-- Directive --
Reproduce the data below with each occurrence of "chart" changed to "graph" and all other text left as it is. Omit the pictures from your version.

Items from a data source

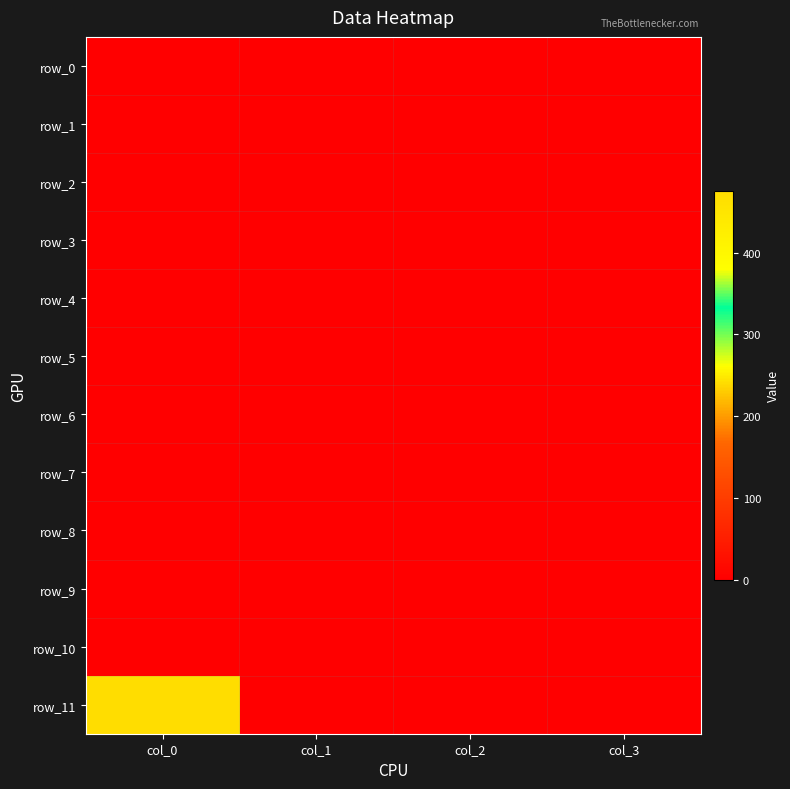

Reading right to left, extract all data points from this chart.

row_0: col_3=0.0	col_2=0.0	col_1=0.0	col_0=0.0
row_1: col_3=0.0	col_2=0.0	col_1=0.0	col_0=0.0
row_2: col_3=0.0	col_2=0.0	col_1=0.0	col_0=0.0
row_3: col_3=0.0	col_2=0.0	col_1=0.0	col_0=0.0
row_4: col_3=0.0	col_2=0.0	col_1=0.0	col_0=0.0
row_5: col_3=0.0	col_2=0.0	col_1=0.0	col_0=0.0
row_6: col_3=0.0	col_2=0.0	col_1=0.0	col_0=0.0
row_7: col_3=0.0	col_2=0.0	col_1=0.0	col_0=0.0
row_8: col_3=0.0	col_2=0.0	col_1=0.0	col_0=0.0
row_9: col_3=0.0	col_2=0.0	col_1=0.0	col_0=0.0
row_10: col_3=0.0	col_2=0.0	col_1=0.0	col_0=0.0
row_11: col_3=0.0	col_2=0.0	col_1=0.0	col_0=475.4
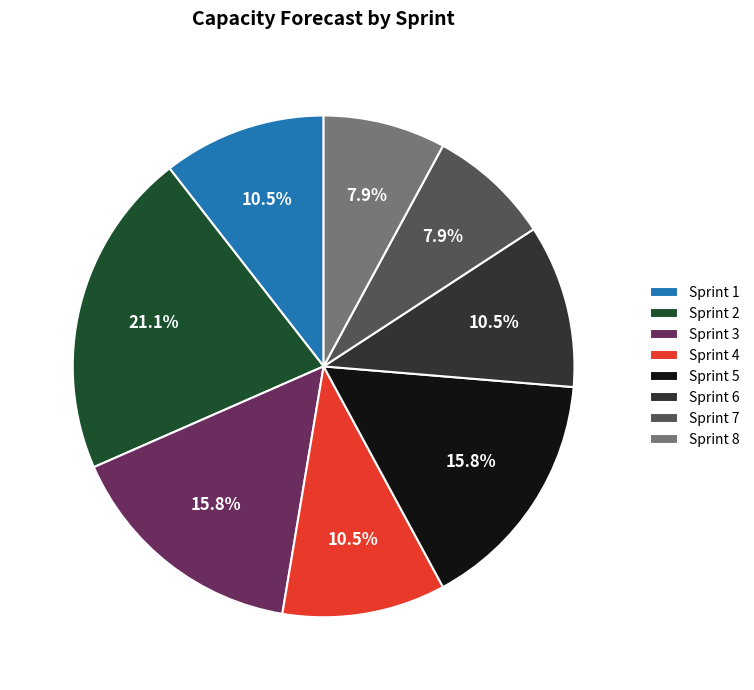

Does any single category account for the majority?

No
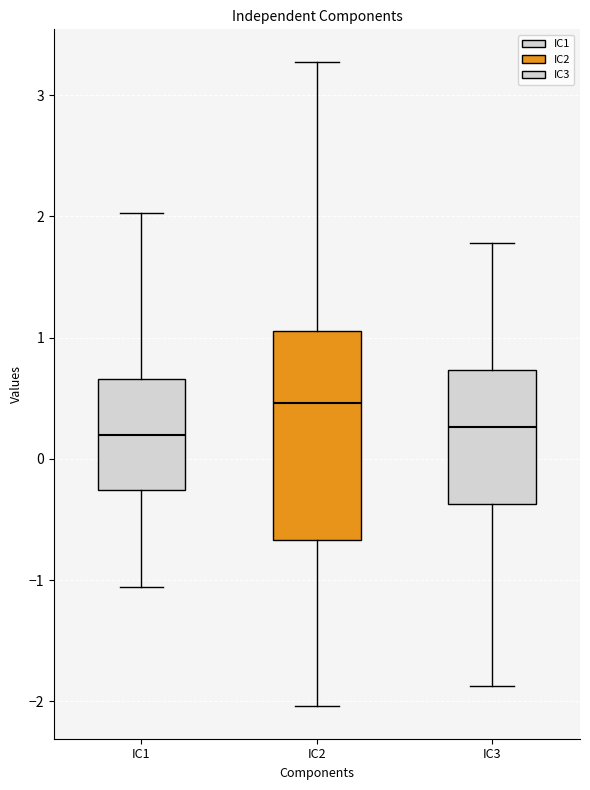

Where does the lower whisker of the box for IC1 end on the y-axis? The values are not printed on the chart, so give them approximately, as read against the axis.

-1.1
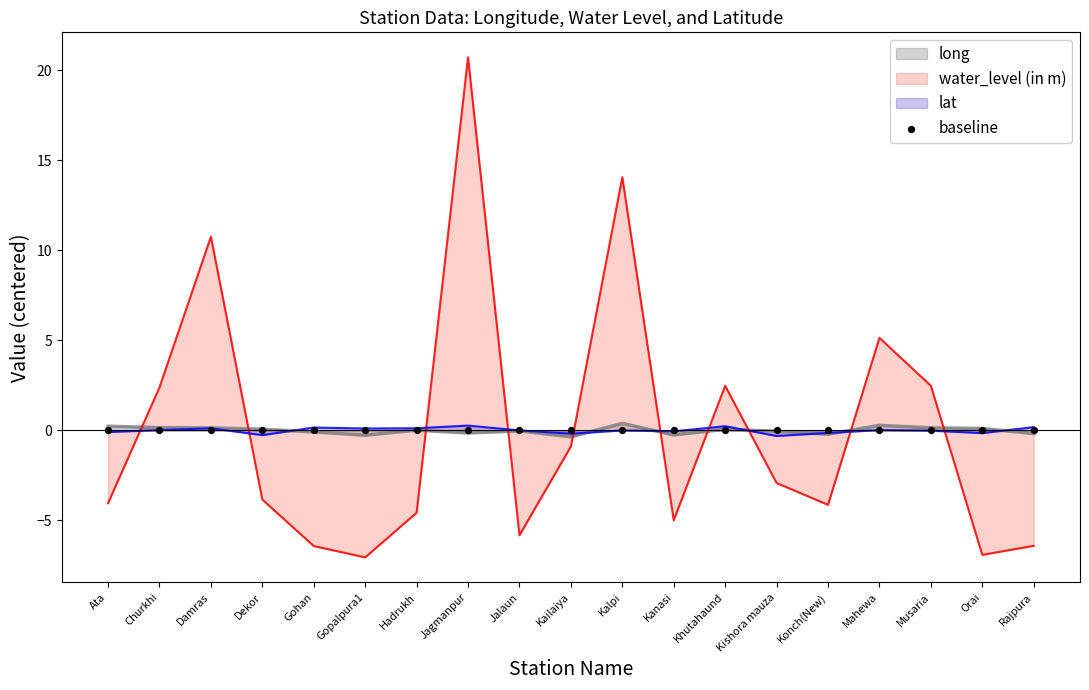

What are all the series names shown in the legend?

long, water_level (in m), lat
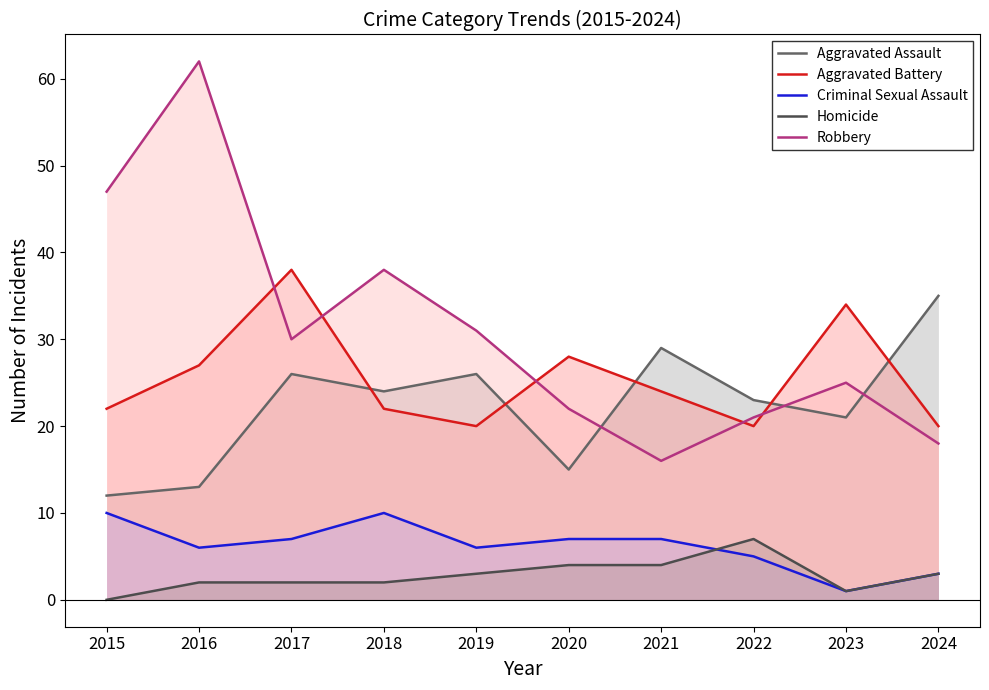

The Robbery series shows 9 at 2022. True or false?

False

-- Solution to this exercise --
Reading right to left, extract all data points from this graph.

row_0: col_3=0.0	col_2=0.0	col_1=0.0	col_0=0.0
row_1: col_3=0.0	col_2=0.0	col_1=0.0	col_0=0.0
row_2: col_3=0.0	col_2=0.0	col_1=0.0	col_0=0.0
row_3: col_3=0.0	col_2=0.0	col_1=0.0	col_0=0.0
row_4: col_3=0.0	col_2=0.0	col_1=0.0	col_0=0.0
row_5: col_3=0.0	col_2=0.0	col_1=0.0	col_0=0.0
row_6: col_3=0.0	col_2=0.0	col_1=0.0	col_0=0.0
row_7: col_3=0.0	col_2=0.0	col_1=0.0	col_0=0.0
row_8: col_3=0.0	col_2=0.0	col_1=0.0	col_0=0.0
row_9: col_3=0.0	col_2=0.0	col_1=0.0	col_0=0.0
row_10: col_3=0.0	col_2=0.0	col_1=0.0	col_0=0.0
row_11: col_3=0.0	col_2=0.0	col_1=0.0	col_0=475.4

Does any single category account for the majority?

No

Where does the lower whisker of the box for IC1 end on the y-axis? The values are not printed on the graph, so give them approximately, as read against the axis.

-1.1

What are all the series names shown in the legend?

long, water_level (in m), lat

The Robbery series shows 9 at 2022. True or false?

False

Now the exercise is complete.